Lenya se inclinó más al exterior para mirar hacia adelante. Los carros muy cargados y las yuntas de bueyes avanzaban con lentitud, pegados a lujosos vehículos y landós dorados, cuyas ruedas golpeaban con palos los golfillos de la calle, para luego salir corriendo y riendo de su propia audacia.

La caravana consiguió permanecer unida mientras caía la noche y el pesado cielo purpúreo cubría Middenheim. No había nubes, y las estrellas, junto con las dos lunas nacientes, hacían que los torreones de doce metros de madera y piedra situados a ambos lados de la puerta sur pareciesen más grandiosos que a la luz del día.
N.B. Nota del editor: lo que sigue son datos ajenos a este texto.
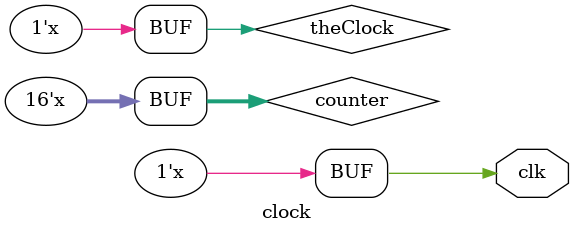
<source format=v>
/* clock */
`timescale 1s/1ms
module clock(output clk);
    reg theClock = 1;
    reg [15:0] counter = 0;

    assign clk = theClock;
    
    always begin
        #5000;
        theClock = !theClock;
        counter = counter + 1;
        if(counter > 1000) begin
        	//$finish;
        end

    end
endmodule

</source>
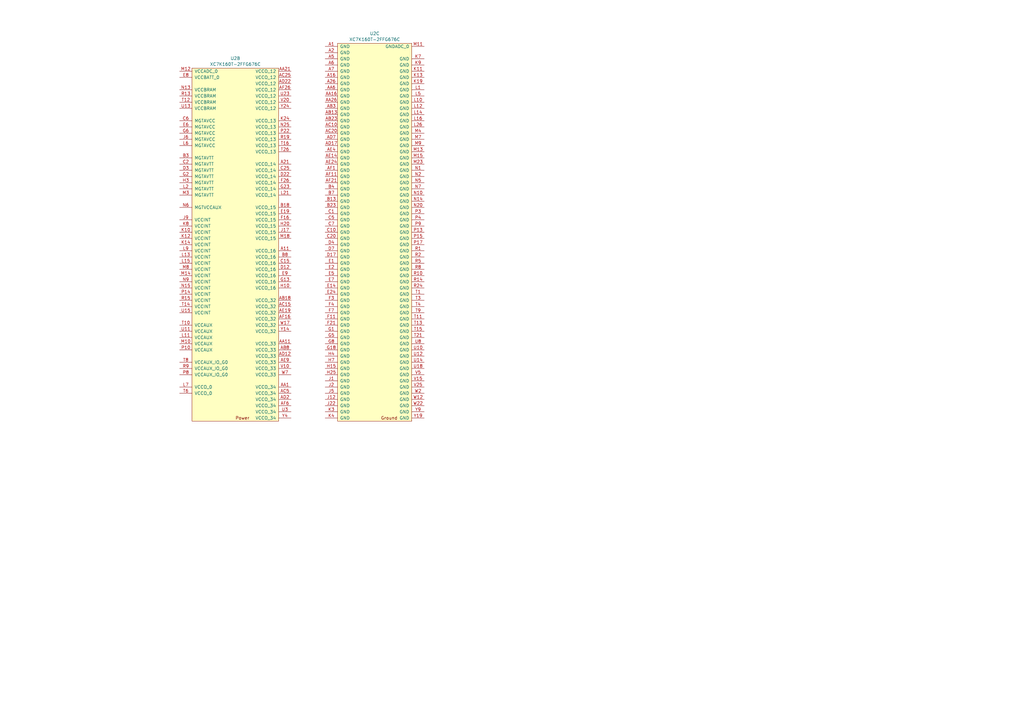
<source format=kicad_sch>
(kicad_sch
	(version 20231120)
	(generator "eeschema")
	(generator_version "8.0")
	(uuid "7c13a34d-317d-4037-8dcc-ffcf507d951e")
	(paper "A3")
	(title_block
		(title "AYRTON Main Board")
		(date "2024-11-15")
		(rev "0.1")
		(company "Antikernel Labs")
		(comment 1 "Andrew D. Zonenberg")
	)
	
	(symbol
		(lib_id "xilinx-azonenberg:XC7KxT-FFG676")
		(at 138.43 172.72 0)
		(unit 3)
		(exclude_from_sim no)
		(in_bom yes)
		(on_board yes)
		(dnp no)
		(fields_autoplaced yes)
		(uuid "78e2c211-d5b3-4d51-a313-95a4056ed7b8")
		(property "Reference" "U2"
			(at 153.67 13.7625 0)
			(effects
				(font
					(size 1.27 1.27)
				)
			)
		)
		(property "Value" "XC7K160T-2FFG676C"
			(at 153.67 16.1868 0)
			(effects
				(font
					(size 1.27 1.27)
				)
			)
		)
		(property "Footprint" ""
			(at 138.43 172.72 0)
			(effects
				(font
					(size 1.27 1.27)
				)
				(hide yes)
			)
		)
		(property "Datasheet" ""
			(at 138.43 172.72 0)
			(effects
				(font
					(size 1.27 1.27)
				)
				(hide yes)
			)
		)
		(property "Description" ""
			(at 138.43 172.72 0)
			(effects
				(font
					(size 1.27 1.27)
				)
				(hide yes)
			)
		)
		(pin "AA22"
			(uuid "4046d749-ecae-4d91-9571-f6b7e2304647")
		)
		(pin "AA2"
			(uuid "6e986de3-932b-4391-bdd5-a8d7cee9721e")
		)
		(pin "H12"
			(uuid "e4896197-bad1-4039-a723-419227995f2c")
		)
		(pin "E22"
			(uuid "984119db-606b-4b32-8b87-2a9ead737a21")
		)
		(pin "J13"
			(uuid "f2df2b6c-e92f-4772-8a45-d7a7dcdf9860")
		)
		(pin "W12"
			(uuid "9f486c85-db63-4502-986b-3702d796adba")
		)
		(pin "U3"
			(uuid "43279301-c500-4848-ada6-6a7b77f73f2d")
		)
		(pin "D21"
			(uuid "746577a3-3319-4bf9-bd83-c9372c741ba4")
		)
		(pin "AE25"
			(uuid "377b3d0a-fe2a-4634-9d06-9c5fb7fa073f")
		)
		(pin "AC25"
			(uuid "f228e631-c30f-4e53-bda6-4a93650c5753")
		)
		(pin "W10"
			(uuid "ab931806-725a-435d-a2d6-9274987c53d5")
		)
		(pin "U24"
			(uuid "352c1444-6c24-4f2f-b7d6-9ab2a0395a0d")
		)
		(pin "Y22"
			(uuid "f08fc2ee-e228-4e46-9e4b-6d82723e9ebb")
		)
		(pin "M15"
			(uuid "6c3b1f99-4ae2-48e6-a0da-ae9e9e6aaa55")
		)
		(pin "M8"
			(uuid "b1e0ff9e-1ee1-4879-b8eb-4ee58e11b99e")
		)
		(pin "J8"
			(uuid "459a1461-9e55-40b9-9de8-d7c8116a8a73")
		)
		(pin "D13"
			(uuid "87c787c3-16fd-44e8-a26f-c6cff09008da")
		)
		(pin "K14"
			(uuid "fb81578f-2ca1-4247-a679-3c8e3abcbce3")
		)
		(pin "M9"
			(uuid "443d501b-71fc-4fa6-9e54-7cf754630b95")
		)
		(pin "H14"
			(uuid "b8f15591-65a2-4db8-86b0-30b8d1798e20")
		)
		(pin "J23"
			(uuid "e119ada0-6806-43b3-9224-aa1199c7edb5")
		)
		(pin "A9"
			(uuid "733270db-2975-4a62-ade4-a46e9732d823")
		)
		(pin "J11"
			(uuid "ed8ad9fe-7c6c-4177-9887-4fa852e878b0")
		)
		(pin "D24"
			(uuid "ea4cd27a-c36c-46f8-968b-1c6c4da89906")
		)
		(pin "U19"
			(uuid "9cf104a2-54a1-46b5-a5a4-b241cf06d7d1")
		)
		(pin "J10"
			(uuid "56a2b31b-79bb-4e32-a7d2-7b30187ade8e")
		)
		(pin "C26"
			(uuid "43e3e4a8-fc5b-4ba3-828a-8b15da231aa1")
		)
		(pin "AA17"
			(uuid "ef080869-7a26-4598-be88-97a2bdb5a92b")
		)
		(pin "A17"
			(uuid "0dbee9da-18b9-4782-af16-9d94a74b69e3")
		)
		(pin "A23"
			(uuid "132ae022-c8cf-4dbe-9038-553644ec119e")
		)
		(pin "L13"
			(uuid "4de30c65-112f-49c3-a7de-b88547781dcb")
		)
		(pin "C13"
			(uuid "82cecb19-2d98-4133-af07-58ae5a19095f")
		)
		(pin "V14"
			(uuid "c812a1e3-bcbf-4919-83a6-93dd79135e83")
		)
		(pin "V16"
			(uuid "9876de69-d321-466b-9a8e-7e94a79a6918")
		)
		(pin "V17"
			(uuid "6eb96494-9b58-4777-a621-614e5cad8396")
		)
		(pin "K15"
			(uuid "ae800b20-a3bf-4542-bf8c-7a455aa5970b")
		)
		(pin "L8"
			(uuid "24ae993d-68b3-49a2-8799-0c4a11c306ae")
		)
		(pin "AD22"
			(uuid "104f9a39-6d8b-45c5-aa6b-5cd1da0eb258")
		)
		(pin "E20"
			(uuid "1b3e46d4-ce60-44df-931a-b041b8af0937")
		)
		(pin "AC17"
			(uuid "6607c046-44a9-4973-b312-75dc9cce0de8")
		)
		(pin "K18"
			(uuid "612b8382-eb4e-44d9-9ec9-623a73302b42")
		)
		(pin "C14"
			(uuid "83a725e1-323f-4207-b716-17f8d9ade3e4")
		)
		(pin "N11"
			(uuid "c16d0b63-da02-4e47-a4dc-ac6ed1ac0f56")
		)
		(pin "Y7"
			(uuid "35073ed7-7414-4788-81c6-e3caaece01a6")
		)
		(pin "H22"
			(uuid "d7acdbc8-3fd5-4f93-8435-3c4ddf423341")
		)
		(pin "AF8"
			(uuid "b32c12ca-dd02-49dc-a00d-92089fc4612a")
		)
		(pin "G19"
			(uuid "b47e680e-73f6-451c-b93a-baaae1115081")
		)
		(pin "J12"
			(uuid "2ea221c1-4999-4bc3-aca0-569cafcec9fb")
		)
		(pin "AC18"
			(uuid "3f77ad01-704b-473b-9b71-bded2b98013c")
		)
		(pin "AE21"
			(uuid "653b34b6-1557-471a-8c4a-d6fa96bd436e")
		)
		(pin "D23"
			(uuid "0a08f7c0-a315-4987-8fe1-a1399069ed79")
		)
		(pin "AC19"
			(uuid "e69c8e0d-dd40-46dc-941f-4d8c27eb98a1")
		)
		(pin "N1"
			(uuid "03d61168-2692-40bc-8391-7724c784e7a9")
		)
		(pin "F7"
			(uuid "bec8eab7-529e-40e2-8e78-6da878c2f192")
		)
		(pin "D10"
			(uuid "f6af55e6-cfd6-4ce1-a828-ee9bff085fdc")
		)
		(pin "A10"
			(uuid "ee9beda7-44d1-4eb6-8521-6fec75d7041a")
		)
		(pin "A11"
			(uuid "ad359f56-65aa-4e4f-b5f7-86e570b64201")
		)
		(pin "A3"
			(uuid "f7347c72-bbf4-42ec-be60-81458dc60e17")
		)
		(pin "D16"
			(uuid "efc168db-7f20-41b7-931c-aee927e441e4")
		)
		(pin "AE3"
			(uuid "cc7041a8-78ed-4f1b-9e45-2963ae06209e")
		)
		(pin "AB1"
			(uuid "71dafdf2-76fc-4bbd-a06b-80540de33ccb")
		)
		(pin "N25"
			(uuid "6f3451a8-d7ec-4b0e-a9d7-263027ec05f0")
		)
		(pin "AD9"
			(uuid "1b522fb9-d484-484d-b9d7-537fd22c21e3")
		)
		(pin "M20"
			(uuid "27c63af5-cf77-4a73-82a5-92665aa0ed8d")
		)
		(pin "AE11"
			(uuid "de5948c6-cb80-49b4-b3e7-84ae1aeb40fd")
		)
		(pin "AC12"
			(uuid "50118e4c-6188-42ac-853e-03784e58728a")
		)
		(pin "G25"
			(uuid "ba3e9386-0f12-44e4-af5a-8a2819d3376b")
		)
		(pin "AA25"
			(uuid "48add59b-20ee-4b55-98e7-d94b3855b90b")
		)
		(pin "AE5"
			(uuid "04498b52-cd7d-42a7-a517-a51ef9961f01")
		)
		(pin "K16"
			(uuid "87ad2740-deb1-42e0-a055-5c9086a48b9d")
		)
		(pin "Y13"
			(uuid "5d18a557-bed6-42e4-ba84-28007fbe6f59")
		)
		(pin "W7"
			(uuid "e8a6440d-5274-4944-beac-621a26bef00b")
		)
		(pin "F12"
			(uuid "b4d48510-49e7-4172-9ef4-48ecafd1cd23")
		)
		(pin "F10"
			(uuid "a10a49e4-9380-477c-b3e6-5ad853aacbe2")
		)
		(pin "P26"
			(uuid "2dbbd994-54ac-4342-b89b-31a6c7ffb92a")
		)
		(pin "AD2"
			(uuid "9ba68284-f5ed-48ba-a8a8-480c46111f5e")
		)
		(pin "A26"
			(uuid "734a8cab-1ab7-42dd-aeef-7e107e48eb5d")
		)
		(pin "B8"
			(uuid "15365205-fe04-48bd-bcd6-744c6b83c1c8")
		)
		(pin "AE6"
			(uuid "fe53da1f-a9ca-4d1e-86da-d8182077dbf3")
		)
		(pin "AD7"
			(uuid "4a839bbb-f926-473e-bef5-2b2336ef9851")
		)
		(pin "V8"
			(uuid "3bd281f6-9507-460a-b813-72910ace5ea9")
		)
		(pin "A7"
			(uuid "a20cb888-9dc4-4dd1-bafb-8e10e44a1924")
		)
		(pin "T18"
			(uuid "901a72aa-cca6-4c68-9543-d40d49717529")
		)
		(pin "B3"
			(uuid "dbf03c9c-cc23-4087-a7ff-bc0366fbef20")
		)
		(pin "M24"
			(uuid "43551e5d-ce9f-4160-8db3-2b308dec5df9")
		)
		(pin "AC6"
			(uuid "e0e43e9b-6cd5-40cc-85dc-4ac21674ea42")
		)
		(pin "P13"
			(uuid "eaef7cdf-b7d8-4f68-b980-e67b37010d88")
		)
		(pin "P3"
			(uuid "a3752ee1-6dfd-442e-b174-78536635511d")
		)
		(pin "E18"
			(uuid "c371c0f0-a42e-4b37-bbb1-729011a6f34a")
		)
		(pin "E17"
			(uuid "3f14f451-1ce7-4b7f-93fe-e5bdee1db403")
		)
		(pin "Y4"
			(uuid "27112f03-cb21-46b3-8ebe-1fe8f43de6cb")
		)
		(pin "AC14"
			(uuid "b8572871-d632-4a37-a09d-57f7e831b8f2")
		)
		(pin "R10"
			(uuid "9f4ac9ec-e65e-435d-8431-01f958a077bd")
		)
		(pin "T21"
			(uuid "a50d4008-6556-4384-a144-ade4b75c6f14")
		)
		(pin "D25"
			(uuid "285aa709-1609-4a9c-98b0-7879f52a5db1")
		)
		(pin "AB17"
			(uuid "99a84844-51ff-40f8-8653-5ae6febca40a")
		)
		(pin "AF2"
			(uuid "30966ca9-353a-49c6-a678-322f61808357")
		)
		(pin "L18"
			(uuid "3371290b-a438-4fa5-80e3-f76024f8e274")
		)
		(pin "G18"
			(uuid "d2ddd68a-79f1-498b-8ed9-33fbaff85a07")
		)
		(pin "E14"
			(uuid "2d4e0499-5c7f-40a2-95d1-868e6b87e108")
		)
		(pin "A5"
			(uuid "9cfd38de-954d-4d74-b376-9634b56a4b9a")
		)
		(pin "U20"
			(uuid "50f16e81-9288-4ce9-b9ad-85649d685803")
		)
		(pin "R16"
			(uuid "1d614cc6-6a20-42bf-923e-5597c2385e1a")
		)
		(pin "E16"
			(uuid "d7bc5085-39d5-4abb-9d10-39e4630b9414")
		)
		(pin "AE16"
			(uuid "9f2b7a6b-ebda-42d6-9f07-ee87c4fa4bbc")
		)
		(pin "J20"
			(uuid "ee58be3f-ed70-40a9-b2a6-c566ab1ba0ca")
		)
		(pin "P22"
			(uuid "5463b156-c5d7-41ad-9605-84ca1dba7e5c")
		)
		(pin "R13"
			(uuid "48ffc7bd-4bd2-41dc-8324-2ceb8f1559e2")
		)
		(pin "G23"
			(uuid "aabcc90e-fc6a-4f21-9f37-5e2bccc075d5")
		)
		(pin "E15"
			(uuid "c69c18e9-4fcc-44d6-a30c-65efb3dd5518")
		)
		(pin "J18"
			(uuid "713a10bd-9f0c-40d2-979e-2885196aa39e")
		)
		(pin "L16"
			(uuid "4e980e02-6712-4556-8368-5e58a40fa706")
		)
		(pin "P15"
			(uuid "ab801acd-4a2d-46e2-8ee8-014b44673fee")
		)
		(pin "F2"
			(uuid "48bc2f0a-53c9-4bdd-a8ee-1ab17646f0be")
		)
		(pin "F5"
			(uuid "c8044ac6-be8f-46bf-a88c-884df2a6f5f5")
		)
		(pin "E4"
			(uuid "18c8555a-7fc2-4843-af8c-26e6820e345f")
		)
		(pin "F1"
			(uuid "d86a8be4-7561-4fe3-85c6-200e01073ccc")
		)
		(pin "B16"
			(uuid "5ab67e38-2f25-49fd-8db6-ae71159f84f7")
		)
		(pin "F19"
			(uuid "f6b5229f-c9c5-4c2e-a377-8237df3bbd82")
		)
		(pin "B25"
			(uuid "e9cddc8a-d7f8-4442-9bfc-0c66a0c80f9d")
	
... [82449 chars truncated]
</source>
—Bueno, al fin hemos llegado -dijo Franckl.

Mientras cerraba las cortinillas de la ventana por última vez con gesto terminante, Lenya alcanzó a ver, antes de entrar en la ciudad, murallas que se elevaban tanto como cuatro hombres altos, eran tres veces más anchas que el torso de un guardia y ascendían orgullosamente desde la pared de piedra uniforme que tenían debajo. La roca había sido tallada en forma de muralla por centenares de canteros enanos, los cuales habían hecho algo más que dominar la roca: le habían conferido líneas duras y una forma que sólo parecía realzar la fortaleza y longevidad de las piedras.

Al otro lado de la puerta sur, volvía a haber luz, la luz de millares de braseros y farolas que ardían para los habitantes de Middenheim. Era un suave resplandor amarillo, destinado a alumbrarles el camino y mantenerlos a salvo de los parásitos humanos de la ciudad, que acechaban a los incautos para robarles sus pertenencias y su vida.

Lenya volvió a abrir las cortinillas y las sujetó con una pinza para que entrara la luz. También dejaron entrar ruido: el ruido de miles de personas que voceaban sus mercancías, se gritaban y se llamaban las unas a las otras desde las esquinas de la calle. Y todos los olores que se habían acumulado, y habían aumentado durante la última etapa del viaje, entraron entonces en una ola que dejó a Lenya sin aliento y, al parecer, chamuscaron los pelos de la nariz del mayordomo.

—¡Que Sigmar me guarde! -jadeó Franckl-. ¡Esto es demasiado, demasiado, demasiado!

«No es ni suficiente», pensó Lenya.

Desvió los ojos hacia Maris. La nodriza casi había dejado de respirar del todo, sentada y acurrucada en un rincón del carruaje.